In 2011 he won a major commission to provide a large artwork entitled World Map for the Norman Foster-designed new headquarters of accountancy firm PricewaterhouseCoopers on London’s South Bank.

He and his family lived in Hanwell, west London, until last summer, when they moved to Kenya so his wife could take up a new post with the oil and gas company Tullow.

Friends and colleagues in Britain spoke of their shock at the news and paid tribute to the “compassionate” and talented artist.

Antonio Capelao, who runs the Bicha Gallery in Fulham, west London, and had worked with Mr De Menezes since 2011, said it was tragic that he was murdered just as his career was taking off.

He said: “He was a very interesting guy, but he also was absolutely devoted to his family.

“When he told me they were moving to Nairobi I said, ‘why?’. But he said, ‘my family is going and my place is with my family.’ He had a very strong family bond. His daughter was always around and you could see they had a great relationship.”

Mr Capelao said Mr De Menezes’s work could “go down in history”, adding: “Sometimes there’s work that is very beautiful and interesting but it doesn’t appeal to everybody. He managed to do that but make it appeal to a broad audience.

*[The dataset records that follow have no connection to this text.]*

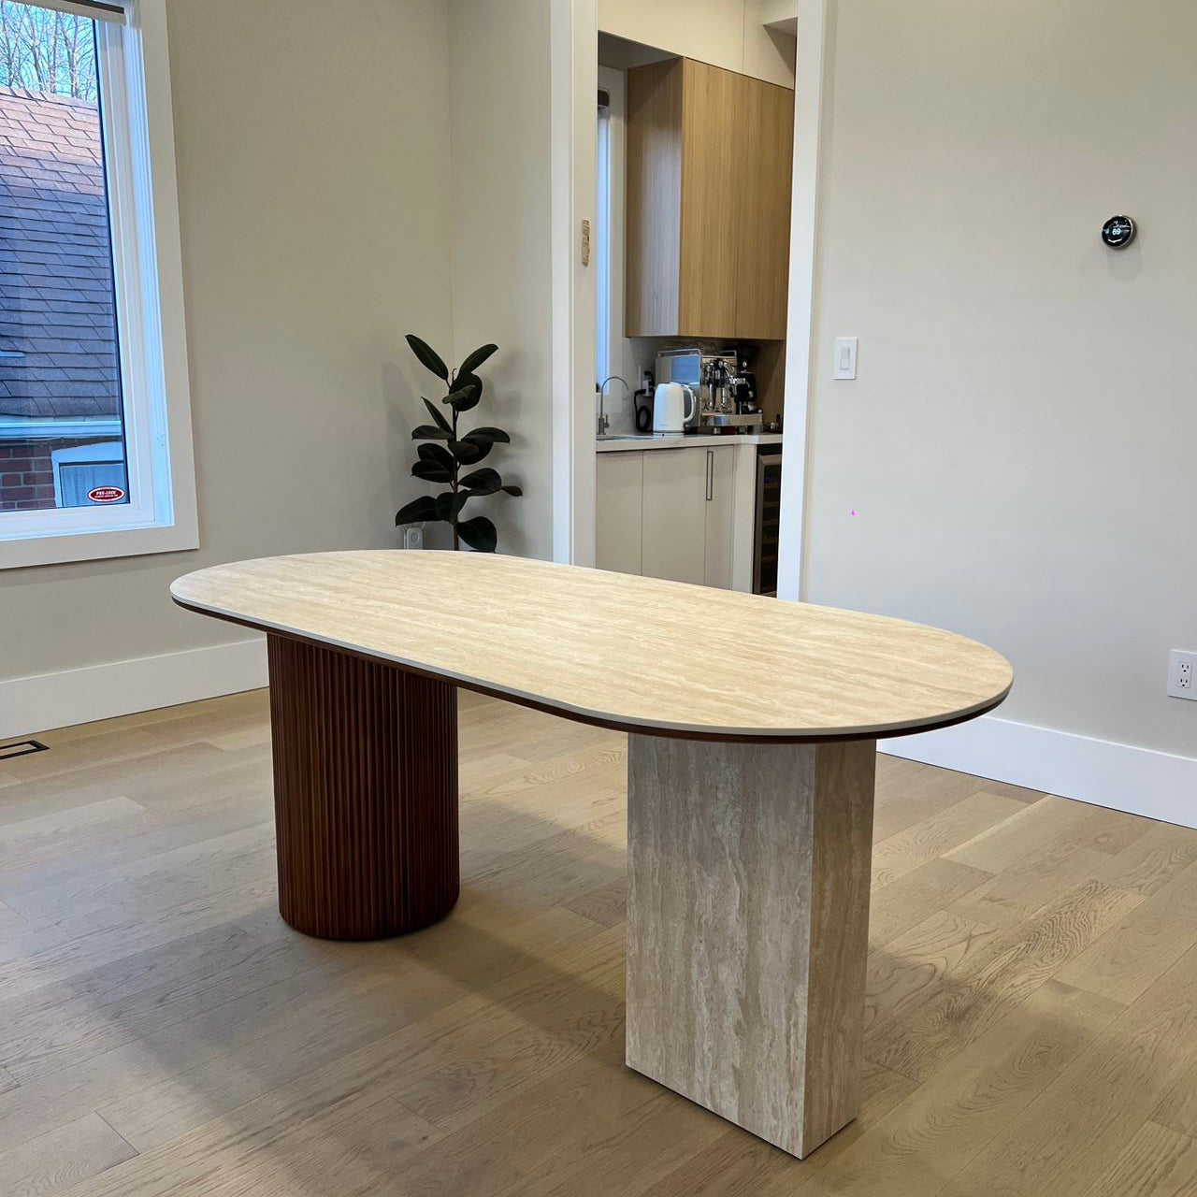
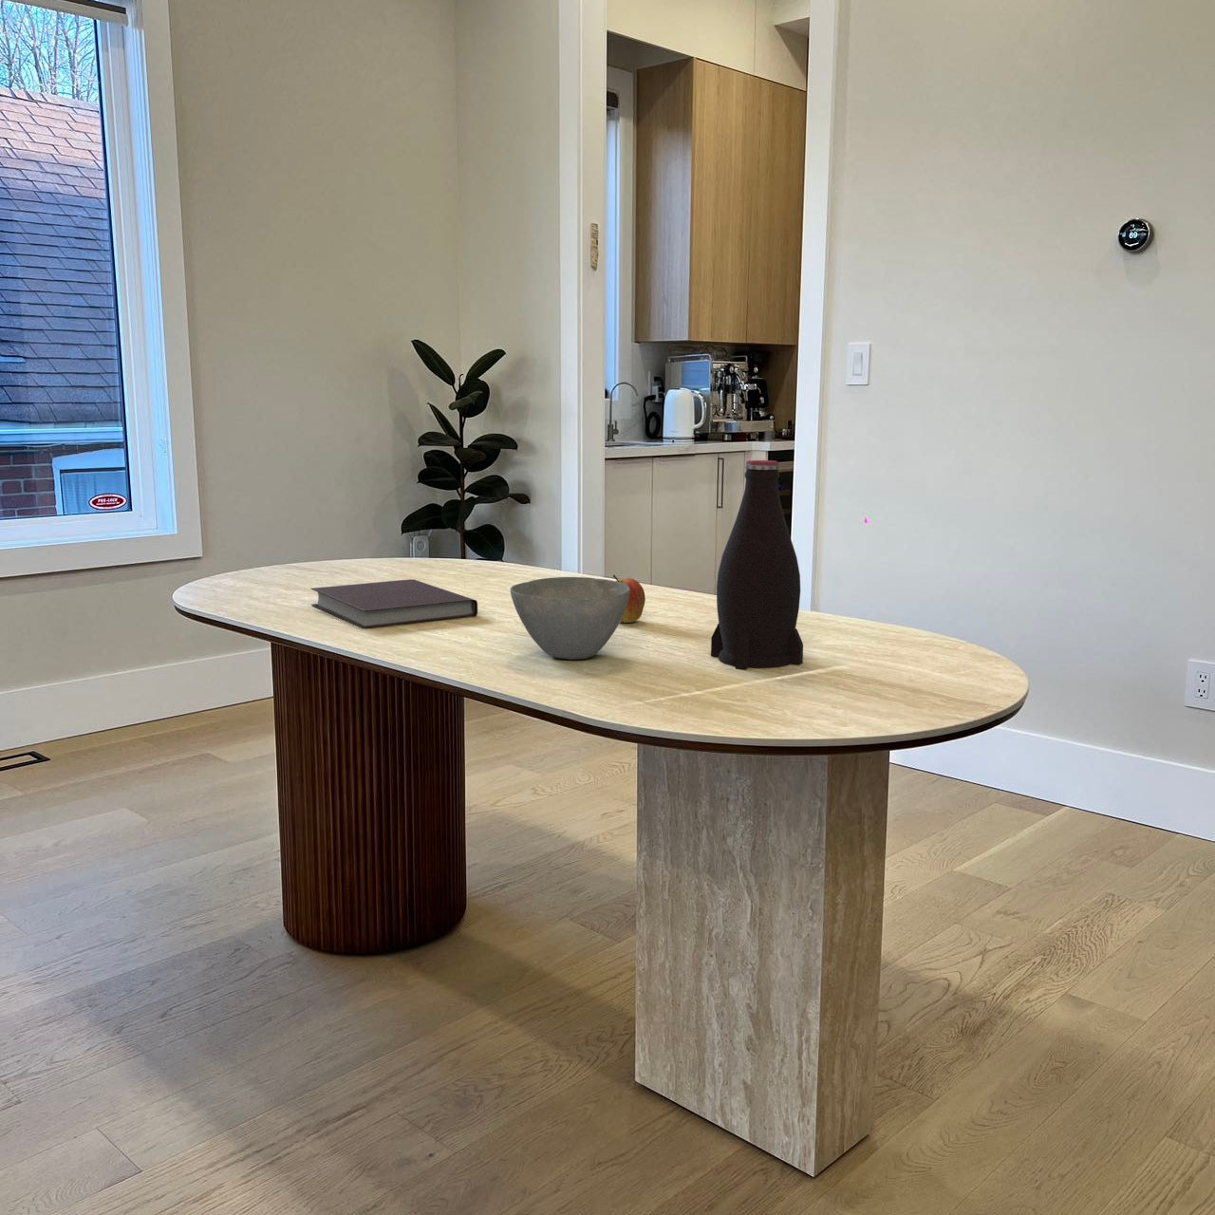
+ bowl [510,576,630,661]
+ notebook [309,579,478,630]
+ bottle [710,460,804,671]
+ fruit [612,574,646,624]
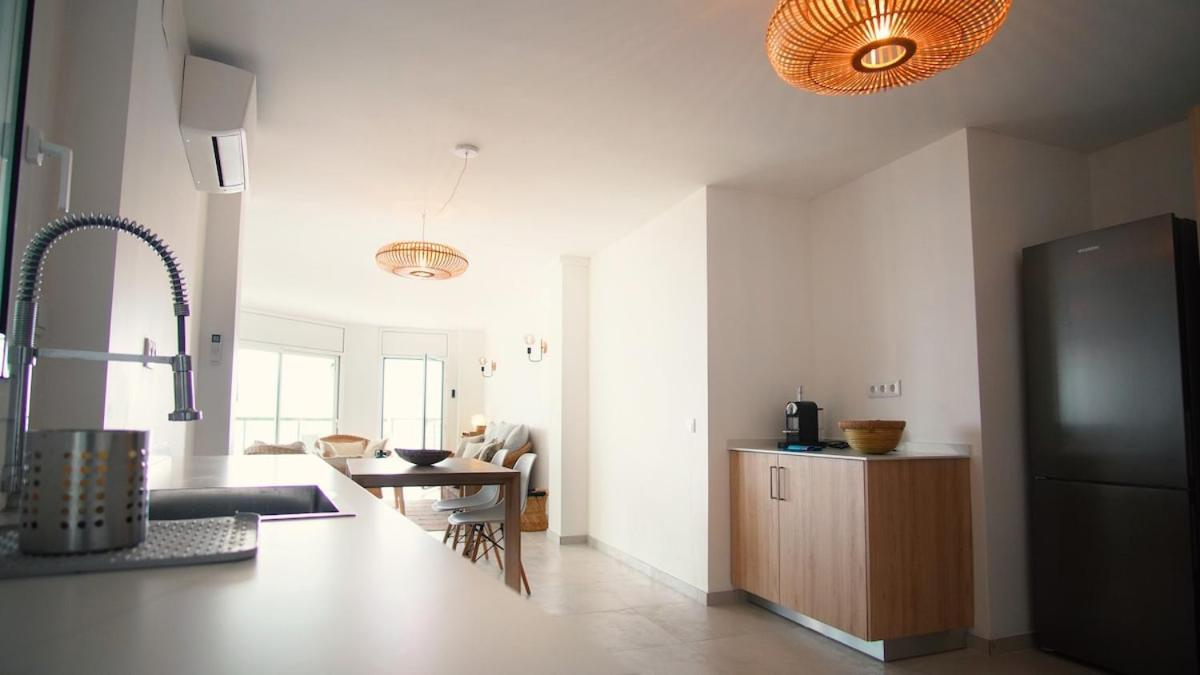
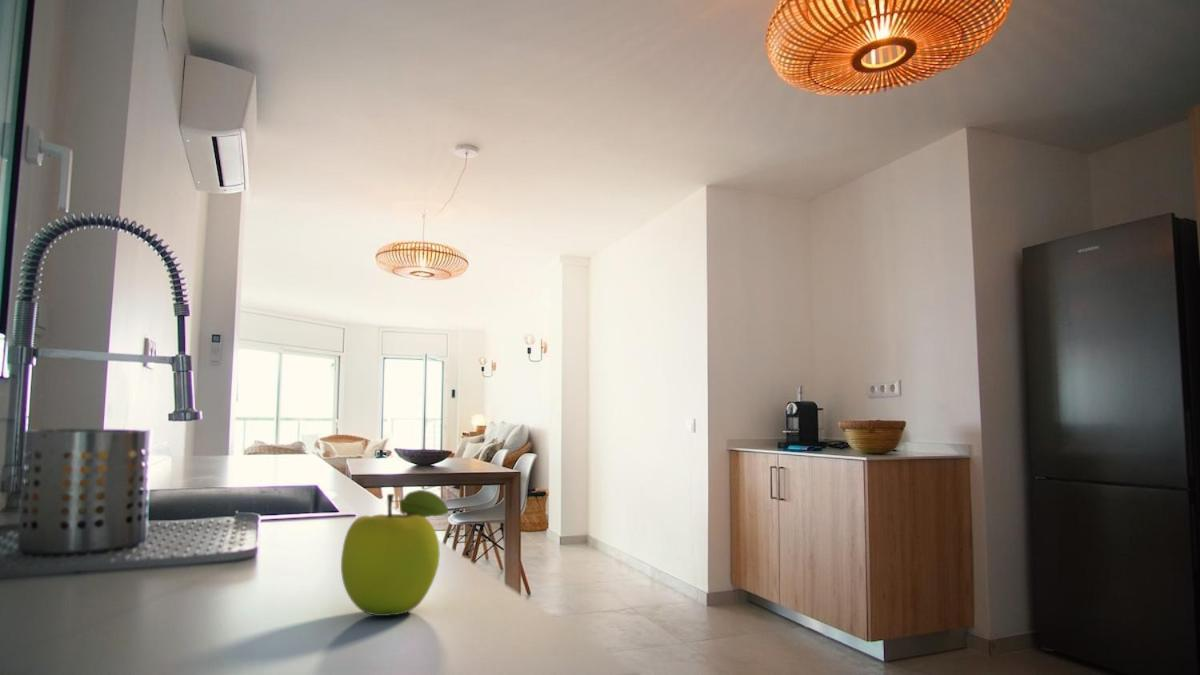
+ fruit [340,489,449,617]
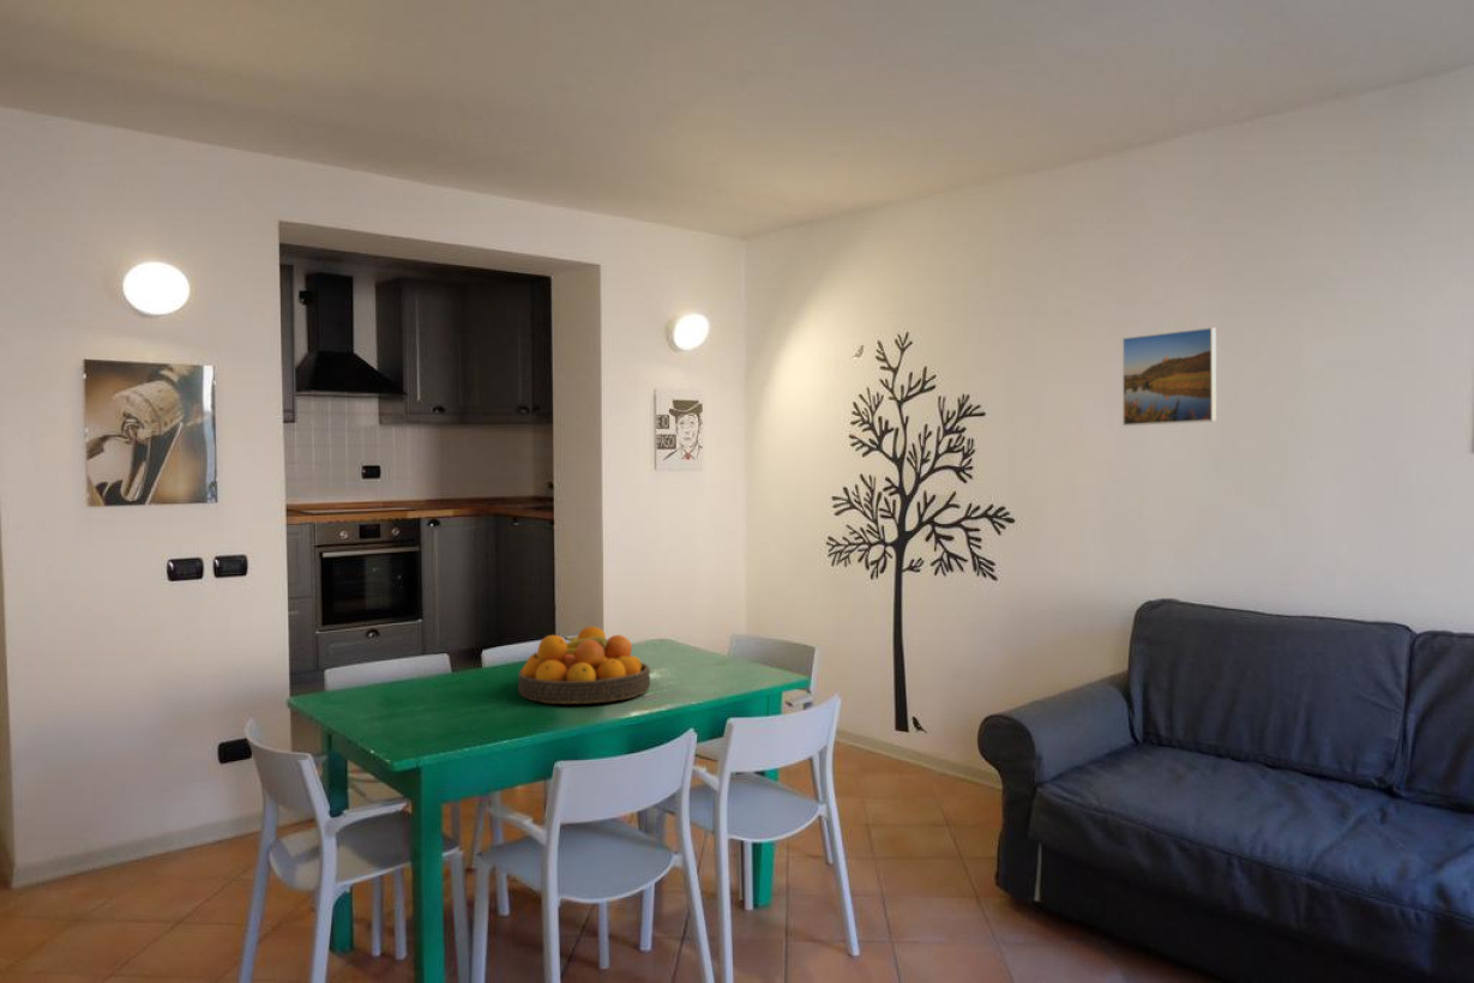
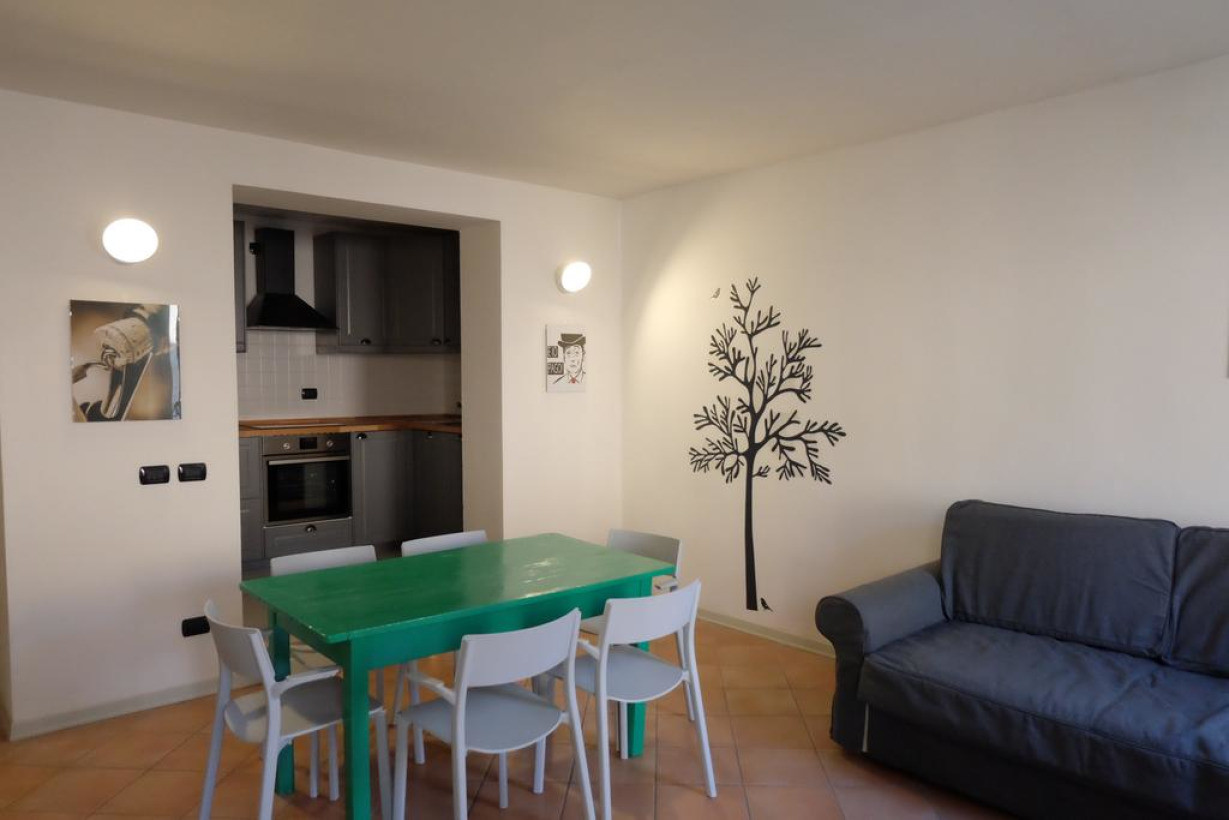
- fruit bowl [517,625,651,705]
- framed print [1121,326,1217,427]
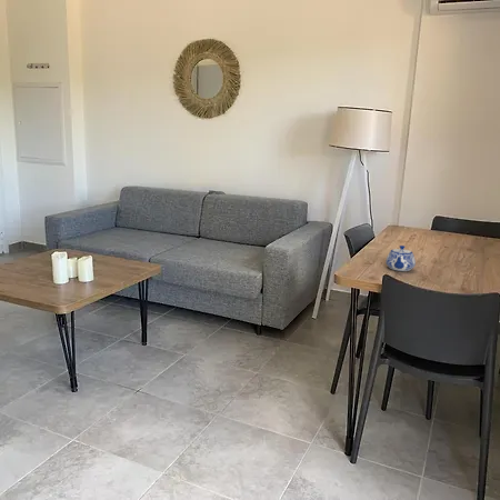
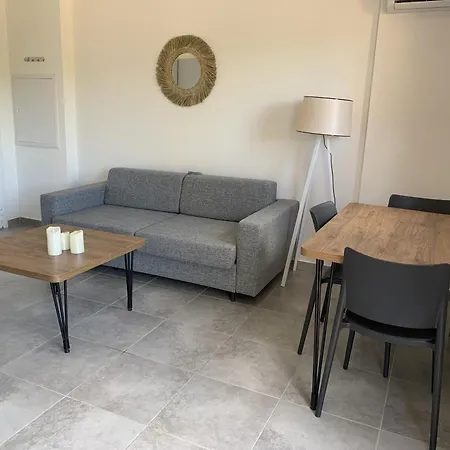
- teapot [384,244,417,272]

“This is another tragic thing – his career was really taking off and his sales were amazing. His work was sitting in New York next to work by famous artists like the Indian sculptor Anish Kapoor.”

Friends held a candlelit vigil in Mr De Menezes’s memory at the Clocktower Café in Hanwell on Monday night.

Fiona Des Fontaine, the pastor who presided over the artist’s wedding to Miss Saward in December 2012, led his funeral in South Africa on Tuesday.

Describing him as a “really wonderful human being”, she wrote online: “I have seen the love these two had for one another.

“A year ago I had the privilege of being asked to preside over a wedding. Their excitement, their love for one another, their anticipation of what lay ahead was touching and precious.

“A year later, and it is a privilege to be asked to be a part of this funeral. Tears are flowing as I type this. This is not the way this was supposed to end. I know one thing: Clinton was loved, he is loved, and this is a love that will endure.”

The killing again highlighted the scale of South Africa’s violent crime problem. The province of KwaZulu-Natal, which includes Durban, has one of the highest crime rates in the country, with the number of murders increasing by 11 per cent last year.